(Collection entries)
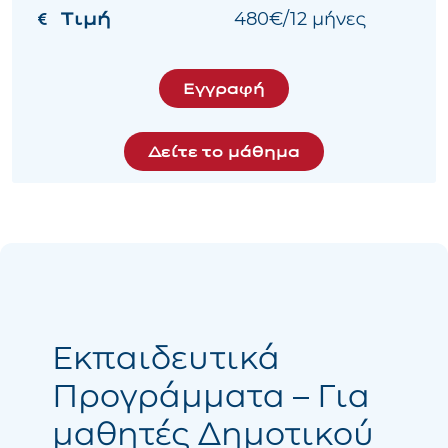
Τιμή
480€/12 μήνες
Εγγραφή
Δείτε το μάθημα
Εκπαιδευτικά
Προγράμματα – Για
μαθητές Δημοτικού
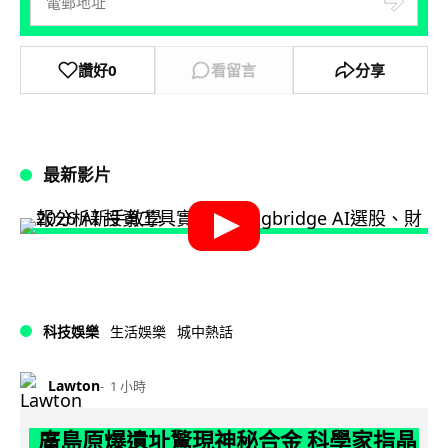
讚好
0
看留言
分享
最新影片
科技娛樂
生活娛樂
城中熱話
Lawton
1 小時
廣島原爆遺址驚現神秘合金 科學家指晶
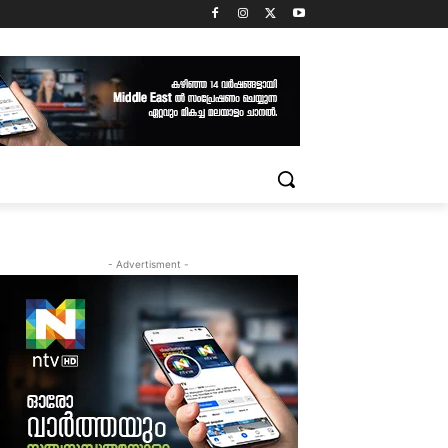
- Advertisment -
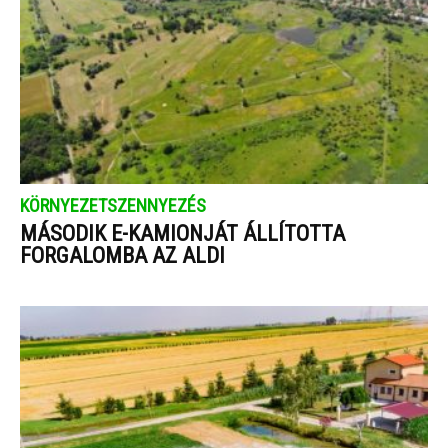
KÖRNYEZETSZENNYEZÉS
MÁSODIK E-KAMIONJÁT ÁLLÍTOTTA
FORGALOMBA AZ ALDI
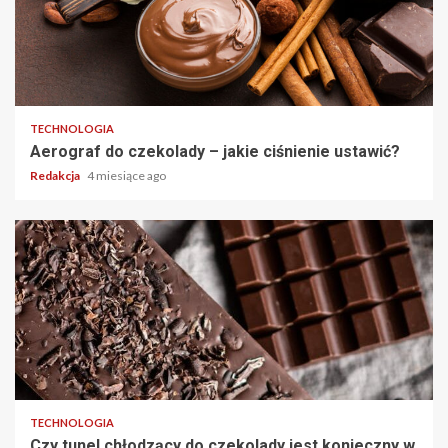
TECHNOLOGIA
Aerograf do czekolady – jakie ciśnienie ustawić?
Redakcja
4 miesiące ago
TECHNOLOGIA
Czy tunel chłodzący do czekolady jest konieczny w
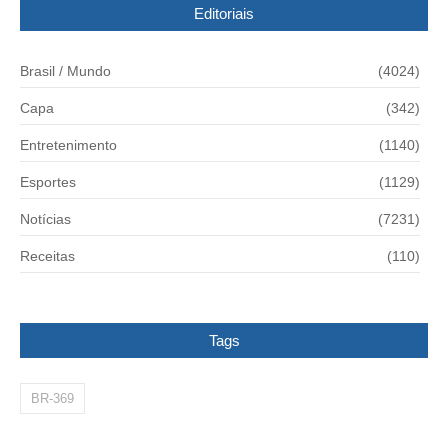
Editoriais
Brasil / Mundo
(4024)
Capa
(342)
Entretenimento
(1140)
Esportes
(1129)
Notícias
(7231)
Receitas
(110)
Tags
BR-369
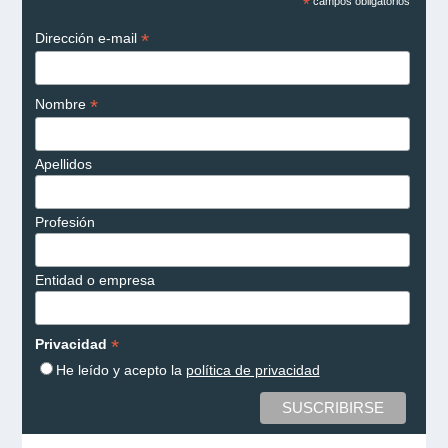
*
campos obligatorios
*
Dirección e-mail
*
Nombre
Apellidos
Profesión
Entidad o empresa
*
Privacidad
He leído y acepto la
política de privacidad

# YOUR TASK
From the records, write out the lines starting at the one that contains "KÖRNYEZETSZENNYEZÉS" and ending at the one that contains "Czy tunel chłodzący", leaving out the pictures.

# ANSWER TO THE PROBLEM
KÖRNYEZETSZENNYEZÉS
MÁSODIK E-KAMIONJÁT ÁLLÍTOTTA
FORGALOMBA AZ ALDI
TECHNOLOGIA
Aerograf do czekolady – jakie ciśnienie ustawić?
Redakcja
4 miesiące ago
TECHNOLOGIA
Czy tunel chłodzący do czekolady jest konieczny w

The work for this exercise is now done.